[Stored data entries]
::::
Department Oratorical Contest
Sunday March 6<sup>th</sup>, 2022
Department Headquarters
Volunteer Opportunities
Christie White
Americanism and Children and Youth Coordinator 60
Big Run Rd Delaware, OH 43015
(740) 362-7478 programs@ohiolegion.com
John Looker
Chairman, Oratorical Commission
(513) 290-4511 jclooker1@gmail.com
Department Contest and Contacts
::::
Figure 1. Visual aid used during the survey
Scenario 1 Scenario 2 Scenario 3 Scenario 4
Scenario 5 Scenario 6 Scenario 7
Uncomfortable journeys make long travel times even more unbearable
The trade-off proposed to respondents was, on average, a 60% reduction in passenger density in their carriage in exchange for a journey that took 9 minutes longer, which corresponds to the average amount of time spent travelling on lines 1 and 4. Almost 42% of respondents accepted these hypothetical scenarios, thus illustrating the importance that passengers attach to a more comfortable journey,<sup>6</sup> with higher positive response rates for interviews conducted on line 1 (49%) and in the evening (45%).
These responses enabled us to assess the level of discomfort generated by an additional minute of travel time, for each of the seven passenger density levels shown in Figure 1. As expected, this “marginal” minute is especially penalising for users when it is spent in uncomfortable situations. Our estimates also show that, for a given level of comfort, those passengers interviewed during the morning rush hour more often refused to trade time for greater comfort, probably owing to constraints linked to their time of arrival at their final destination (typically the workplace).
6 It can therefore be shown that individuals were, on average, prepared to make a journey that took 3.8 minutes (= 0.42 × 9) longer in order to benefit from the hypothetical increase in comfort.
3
::::
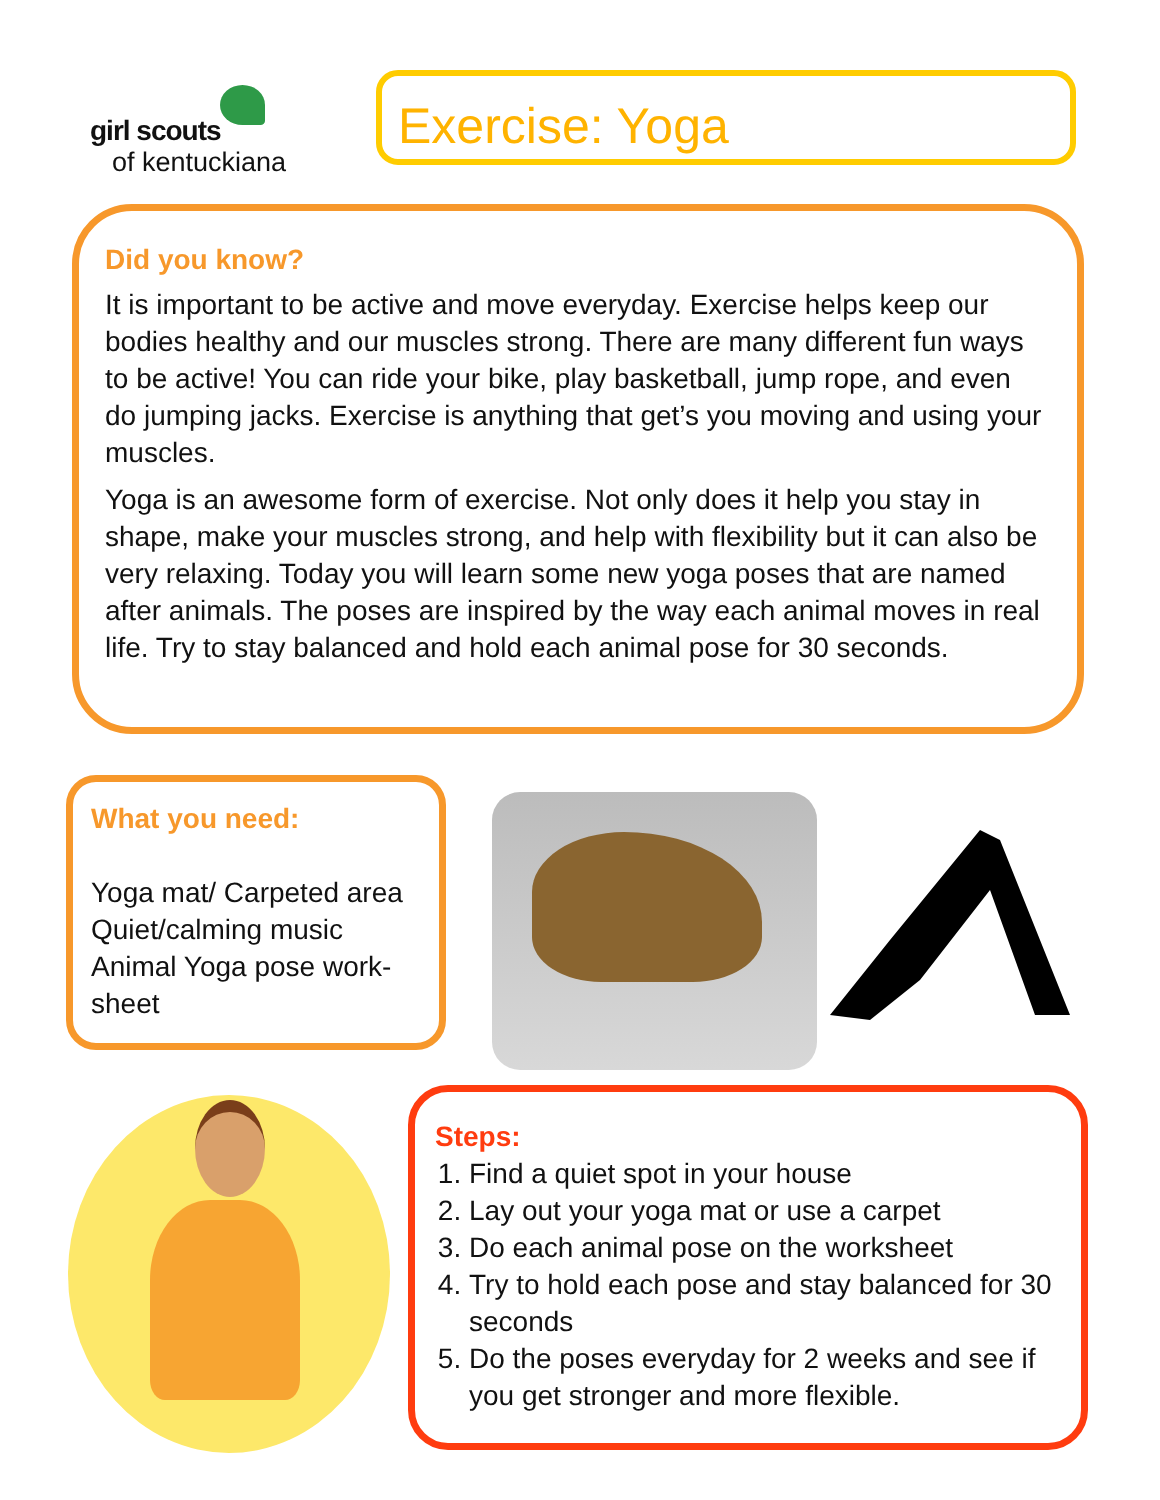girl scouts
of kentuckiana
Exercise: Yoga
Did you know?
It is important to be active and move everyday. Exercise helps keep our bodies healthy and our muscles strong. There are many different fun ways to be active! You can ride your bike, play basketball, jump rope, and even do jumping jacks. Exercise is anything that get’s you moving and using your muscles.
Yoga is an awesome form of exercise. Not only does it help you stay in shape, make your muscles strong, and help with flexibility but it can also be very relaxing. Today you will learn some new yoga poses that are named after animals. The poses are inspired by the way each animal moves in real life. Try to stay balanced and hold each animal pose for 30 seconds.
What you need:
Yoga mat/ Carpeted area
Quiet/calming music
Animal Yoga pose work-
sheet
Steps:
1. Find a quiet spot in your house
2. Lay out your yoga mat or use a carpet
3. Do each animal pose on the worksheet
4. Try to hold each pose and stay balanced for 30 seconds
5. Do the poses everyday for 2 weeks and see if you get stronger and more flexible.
::::
* [WHAT IS BEING ASKED]
A verbatim transcription is needed of the lines above, starting at the line with "Department Oratorical Contest" and ending at the line with "Department Contest and Contacts", both included, and of nothing else.

* [RESPONSE AREA]
Department Oratorical Contest
Sunday March 6<sup>th</sup>, 2022
Department Headquarters
Volunteer Opportunities
Christie White
Americanism and Children and Youth Coordinator 60
Big Run Rd Delaware, OH 43015
(740) 362-7478 programs@ohiolegion.com
John Looker
Chairman, Oratorical Commission
(513) 290-4511 jclooker1@gmail.com
Department Contest and Contacts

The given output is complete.